General manager Neal Huntington and other front office staff spent much of Tuesday in meetings with other team personnel and player agents, with internal strategic meetings in between. And while little is known of the specifics of those meetings, one thing has been made quite clear: If the Pirates do deal before the week is over, it's not because they will be backing down on their asking prices.
As reported on Monday, the Pirates had made it clear to interested clubs that prying Jack Wilson away would cost two to three prospects, regardless of how much of Wilson's salary the Pirates were willing to take on.
So with reports surfacing on Tuesday that the Pirates were being approached by at least one club interested in outfielder Nate McLouth and starter Paul Maholm, there's no question that the Pirates would have to be significantly compensated before being persuaded to deal any of their high-ceiling young players.
Yes, Huntington has made it quite clear that no one on the club is deemed untouchable. But that's more because of his intention to do his due diligence in seeing what would be offered for one of the team's young cornerstone pieces than it is suggesting that he is trying to move one of them.
"There are certain guys that certainly we would need to get what we, in our minds, believed was an overpay," Huntington said. "Those are deals that you struggle to ask for. You don't want to get a reputation of always asking for too much, but there are certain players that are tougher to move. There are certain players that we are trying to build around."
It's fair to surmise that Huntington had McLouth, Maholm, Matt Capps and Ryan Doumit all in mind as he made that generalized comment.
In fact, the hesitancy for clubs to deal away prospects continues to become more and more the norm. Huntington suggested that the trend was partially a byproduct of an unstable economy and partially a result of watching the success teams have had in winning with homegrown talent.
"The value of young players is higher than ever," Huntington said. "Given the economic impact of what is going on in our society, I think the value of players is becoming even higher, to a point where you could argue that young players are now tremendously overvalued. I think the pendulum has swung very far to the side of overvaluing prospects."
"You don't want to get a reputation of always asking for too much, but there are certain players that are tougher to move. There are certain players that we are trying to build around."
-- GM Neal Huntington
And with the Pirates being in the business of shopping around for young talent, that reality will make their pursuit of finding a desirable deal that much more challenging.

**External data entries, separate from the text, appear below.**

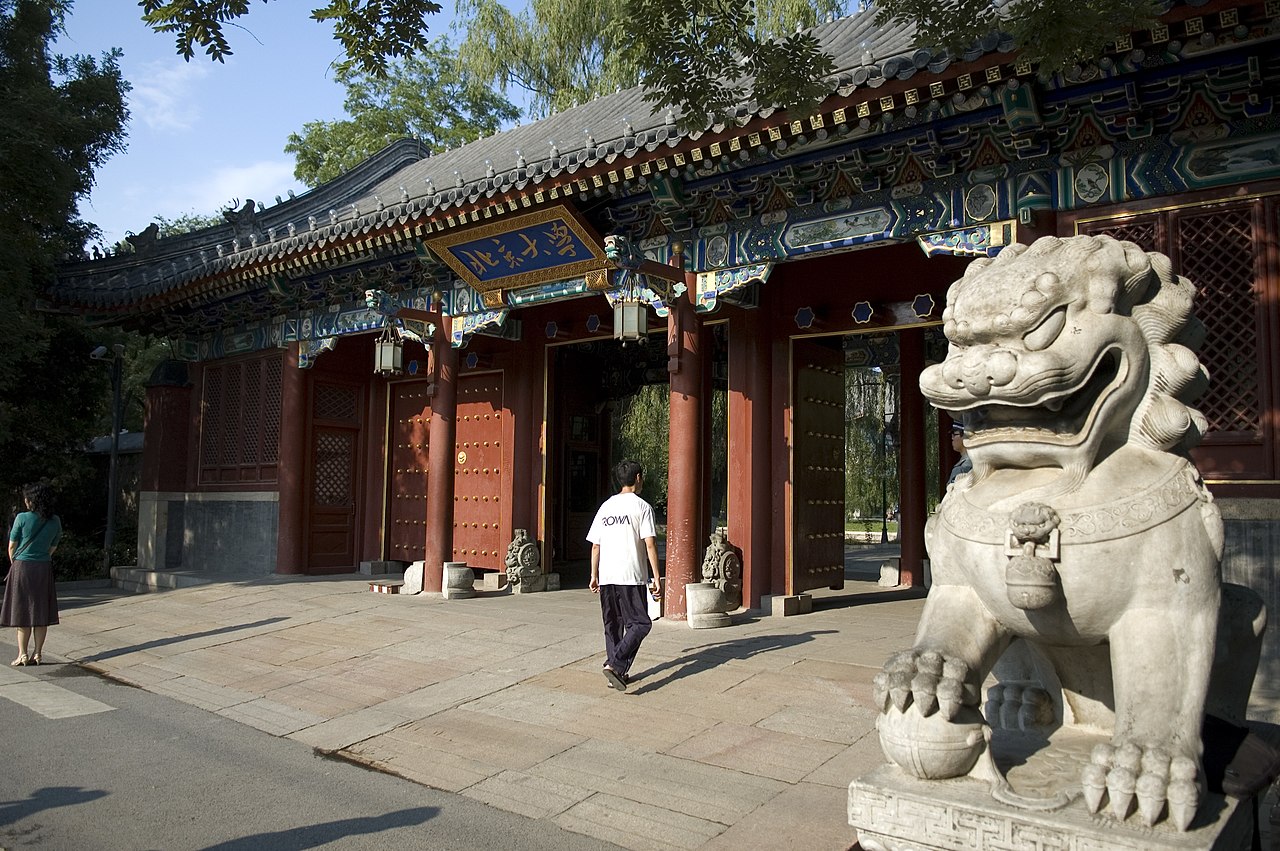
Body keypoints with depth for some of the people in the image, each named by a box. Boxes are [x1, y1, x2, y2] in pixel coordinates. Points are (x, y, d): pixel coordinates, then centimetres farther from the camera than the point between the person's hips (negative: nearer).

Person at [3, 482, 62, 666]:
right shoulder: (55, 521, 2)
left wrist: (14, 564, 14)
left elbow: (12, 546, -2)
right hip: (44, 568, 3)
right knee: (41, 613, 7)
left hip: (22, 567, -3)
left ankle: (23, 655, 6)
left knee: (22, 612, 4)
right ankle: (37, 654, 10)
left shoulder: (22, 518, -11)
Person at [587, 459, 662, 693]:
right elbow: (650, 544, -10)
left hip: (606, 577, 6)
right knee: (640, 624, 1)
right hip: (631, 577, -6)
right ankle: (614, 665, -14)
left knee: (612, 626, 14)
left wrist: (594, 575, 20)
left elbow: (595, 545, 13)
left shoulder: (606, 506, 12)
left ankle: (618, 673, 16)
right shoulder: (642, 507, -3)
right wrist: (656, 578, -7)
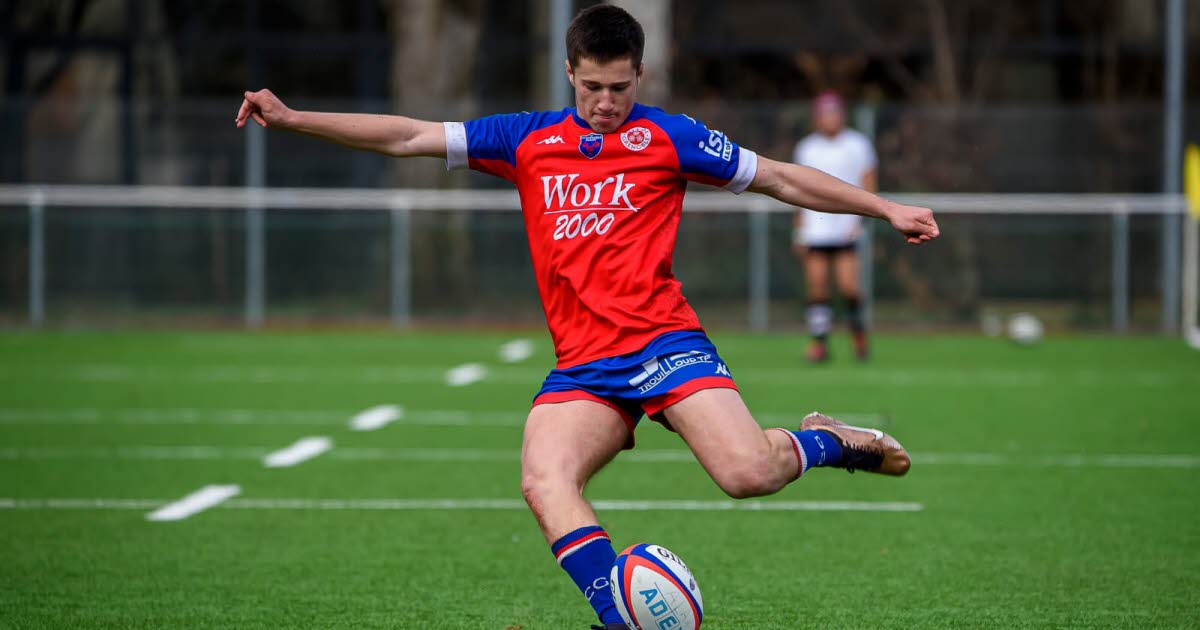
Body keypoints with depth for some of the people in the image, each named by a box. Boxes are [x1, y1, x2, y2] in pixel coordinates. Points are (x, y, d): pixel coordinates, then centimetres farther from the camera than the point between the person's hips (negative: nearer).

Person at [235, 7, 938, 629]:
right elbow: (408, 137, 14)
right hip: (582, 367, 3)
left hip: (663, 342, -3)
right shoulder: (527, 141, 15)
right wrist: (291, 118, 8)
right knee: (543, 482, -26)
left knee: (747, 472, -23)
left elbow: (781, 178, 13)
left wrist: (886, 208, 10)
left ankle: (826, 441, 9)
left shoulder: (668, 137, 7)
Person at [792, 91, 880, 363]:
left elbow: (868, 186, 3)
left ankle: (858, 332, 13)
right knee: (817, 287, -3)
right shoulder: (805, 148, 11)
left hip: (846, 227, -3)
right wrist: (799, 231, 16)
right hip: (814, 228, 3)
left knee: (848, 286, -11)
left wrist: (857, 220, -9)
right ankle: (819, 343, 3)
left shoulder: (857, 144, 3)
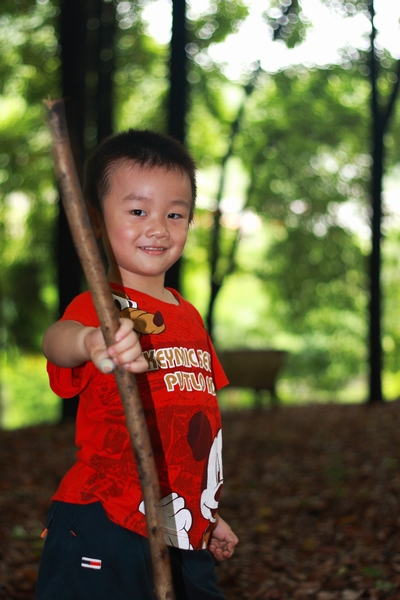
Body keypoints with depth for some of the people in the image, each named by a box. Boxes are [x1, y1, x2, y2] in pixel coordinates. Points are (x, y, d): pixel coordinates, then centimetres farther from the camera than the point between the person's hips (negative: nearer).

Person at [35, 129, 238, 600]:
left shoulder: (190, 317, 11)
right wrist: (90, 341, -60)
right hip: (105, 532, -7)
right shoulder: (101, 307, -12)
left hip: (185, 535, 7)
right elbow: (57, 339, -37)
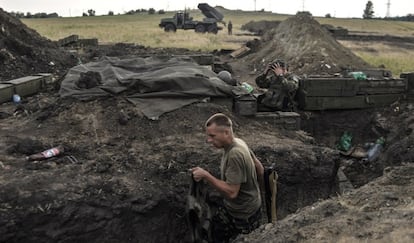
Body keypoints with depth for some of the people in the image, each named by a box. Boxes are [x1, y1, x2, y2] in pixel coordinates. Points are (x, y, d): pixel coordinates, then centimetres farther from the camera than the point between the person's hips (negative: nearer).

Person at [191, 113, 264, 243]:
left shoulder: (235, 154, -32)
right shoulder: (238, 142, -4)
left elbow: (231, 192, -31)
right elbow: (260, 168, 7)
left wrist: (206, 175, -28)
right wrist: (256, 189, 21)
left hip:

While the Pirates don't appear to be anywhere close to trading away any premier young talent, there are indications that the club still sees a real possibility in dealing one of the organization's middle infielders before the offseason is over.
The Pirates have contacted agent Ryan Gleichowski to inquire about his client, infielder David Eckstein, which suggests that the Pirates are at least still preparing for the possibility of losing Wilson or Freddy Sanchez before the '09 season.
Eckstein is looking for a starting position and would be a capable replacement at either middle-infield spot. But since the Pirates would obviously have to make another move before seriously pursuing Eckstein, there have been no negotiations between the veteran infielder and the Pirates at this time.
While there are still no known suitors for Sanchez, apparently the market for Wilson has not entirely dried up, despite the Tigers backing out of the hunt on Monday.
"I still think that there are teams looking for shortstops, and I still think that there are shortstops available," Huntington said. "What I said yesterday still applies. If there's a good fit, we'll continue to explore it."
There is indeed still a market for shortstops, though it's hard to equate that to there being a market specifically for Wilson.
A team source said that Minnesota does not have serious interest in Wilson, while the Dodgers continue to pursue other priorities and potential infield options. The Orioles and Blue Jays both are in the market for the shortstop, but neither appears to have had Wilson on their radar as of yet.
The Winter Meetings setting always allows for deals to come together quickly, so there is no ruling out the potential of something coming to fruition before the week is over. However, Huntington stressed that leaving Las Vegas with a new player or two in tow is not going to be a barometer for a successful week.
"Everything we do is to get better," Huntington said. "If that meant we walked out of here having laid the groundwork for some conversations, having eliminated some potential areas that we thought might work, then that's sufficient."